• **Aim of the task**:
The job is to find each line in the entries holding the string "COUN" and copy that line.

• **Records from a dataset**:
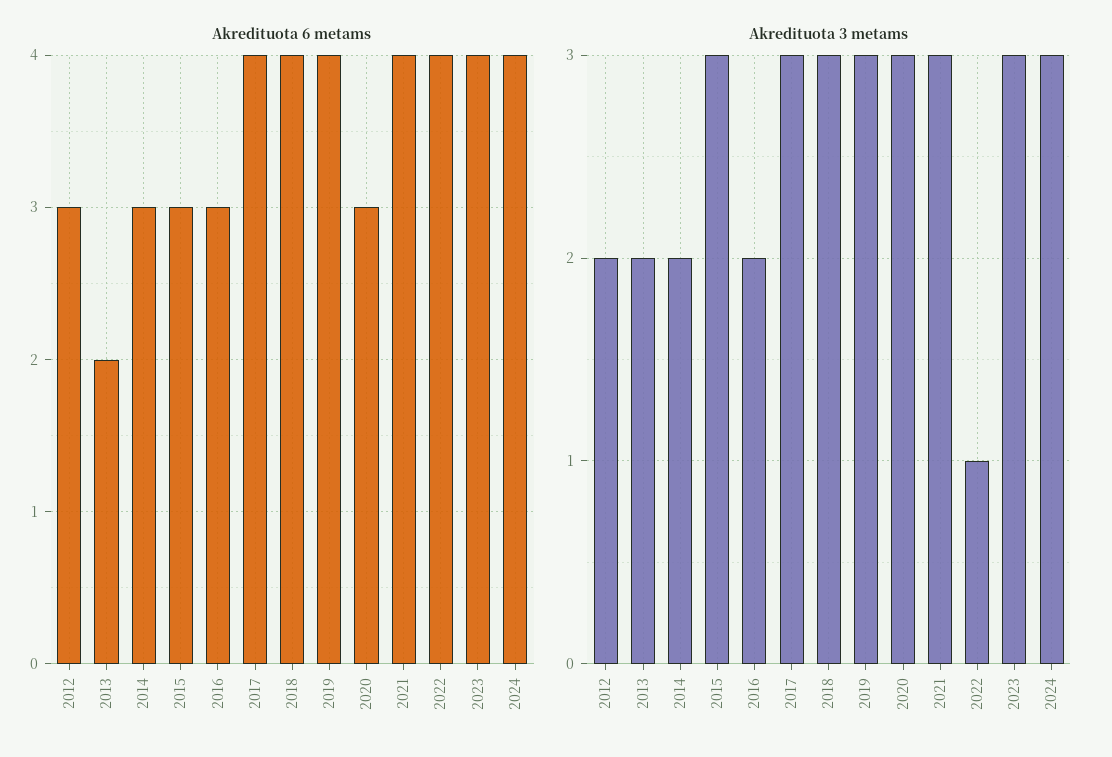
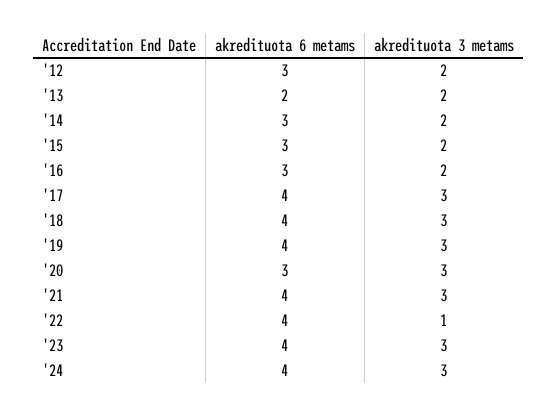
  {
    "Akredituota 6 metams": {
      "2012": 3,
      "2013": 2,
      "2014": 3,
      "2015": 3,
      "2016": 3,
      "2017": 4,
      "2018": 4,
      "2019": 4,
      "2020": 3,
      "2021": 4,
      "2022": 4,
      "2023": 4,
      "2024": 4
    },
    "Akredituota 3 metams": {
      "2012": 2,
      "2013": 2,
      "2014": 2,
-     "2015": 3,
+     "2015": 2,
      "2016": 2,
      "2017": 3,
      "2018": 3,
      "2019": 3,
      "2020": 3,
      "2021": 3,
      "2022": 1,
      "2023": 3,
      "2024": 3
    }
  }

...

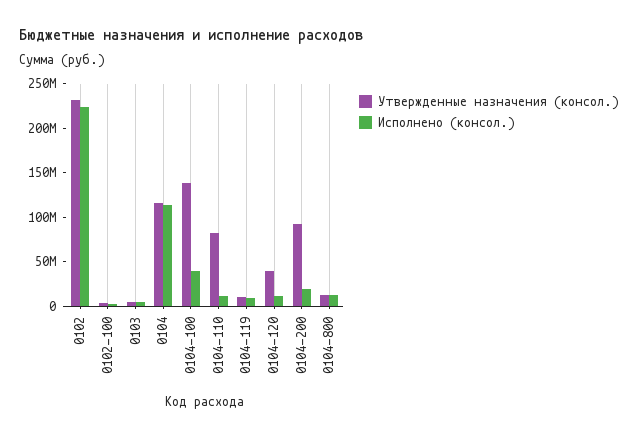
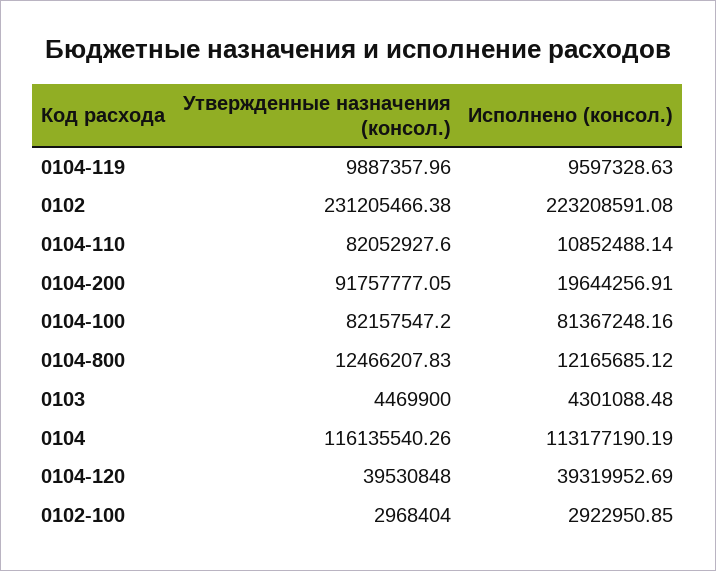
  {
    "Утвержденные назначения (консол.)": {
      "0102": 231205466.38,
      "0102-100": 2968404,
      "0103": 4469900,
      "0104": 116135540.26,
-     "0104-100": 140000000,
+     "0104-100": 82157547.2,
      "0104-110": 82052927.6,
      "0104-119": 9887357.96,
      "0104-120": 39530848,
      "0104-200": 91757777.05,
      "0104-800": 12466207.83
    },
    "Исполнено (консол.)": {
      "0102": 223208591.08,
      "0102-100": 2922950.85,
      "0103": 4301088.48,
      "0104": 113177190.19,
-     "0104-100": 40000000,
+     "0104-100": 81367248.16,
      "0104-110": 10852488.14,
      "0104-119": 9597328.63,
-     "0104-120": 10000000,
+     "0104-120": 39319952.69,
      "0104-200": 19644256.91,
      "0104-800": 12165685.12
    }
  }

--

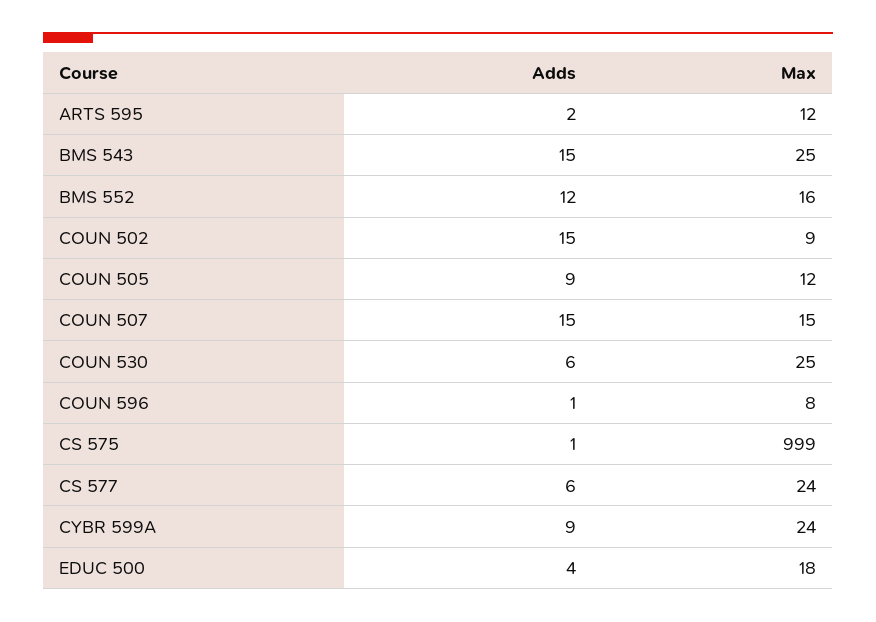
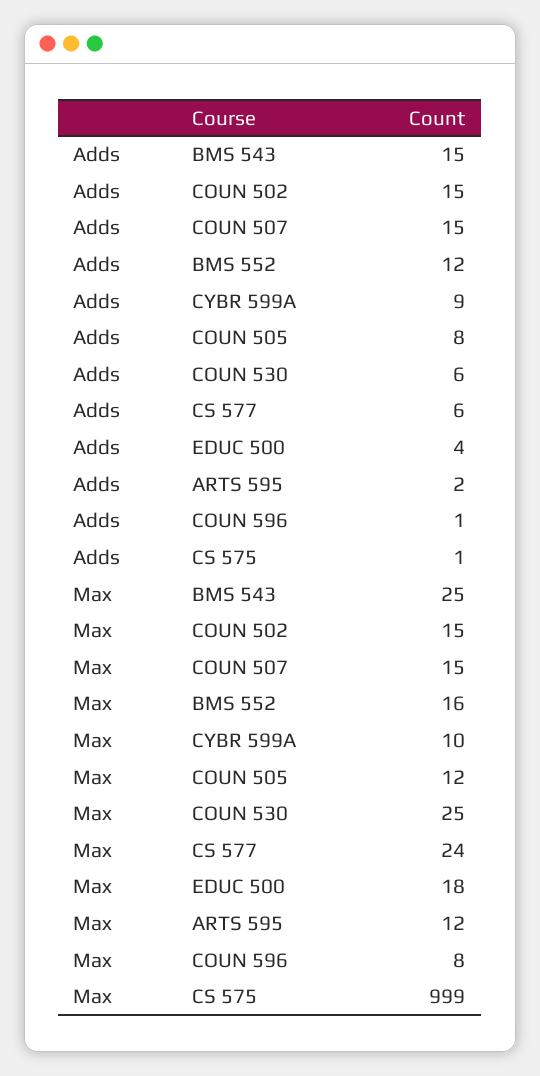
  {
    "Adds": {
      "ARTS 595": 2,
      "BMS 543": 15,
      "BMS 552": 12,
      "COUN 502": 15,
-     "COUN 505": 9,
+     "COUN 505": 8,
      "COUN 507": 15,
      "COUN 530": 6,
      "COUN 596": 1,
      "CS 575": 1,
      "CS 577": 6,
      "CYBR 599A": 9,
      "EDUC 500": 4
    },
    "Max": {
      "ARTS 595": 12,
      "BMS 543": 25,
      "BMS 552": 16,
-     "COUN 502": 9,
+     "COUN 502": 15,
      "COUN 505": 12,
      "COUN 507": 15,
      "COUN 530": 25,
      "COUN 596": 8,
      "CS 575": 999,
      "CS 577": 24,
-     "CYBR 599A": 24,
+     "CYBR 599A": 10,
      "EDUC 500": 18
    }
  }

• **Exercise solution**:
      "COUN 502": 15,
-     "COUN 505": 9,
+     "COUN 505": 8,
      "COUN 507": 15,
      "COUN 530": 6,
      "COUN 596": 1,
-     "COUN 502": 9,
+     "COUN 502": 15,
      "COUN 505": 12,
      "COUN 507": 15,
      "COUN 530": 25,
      "COUN 596": 8,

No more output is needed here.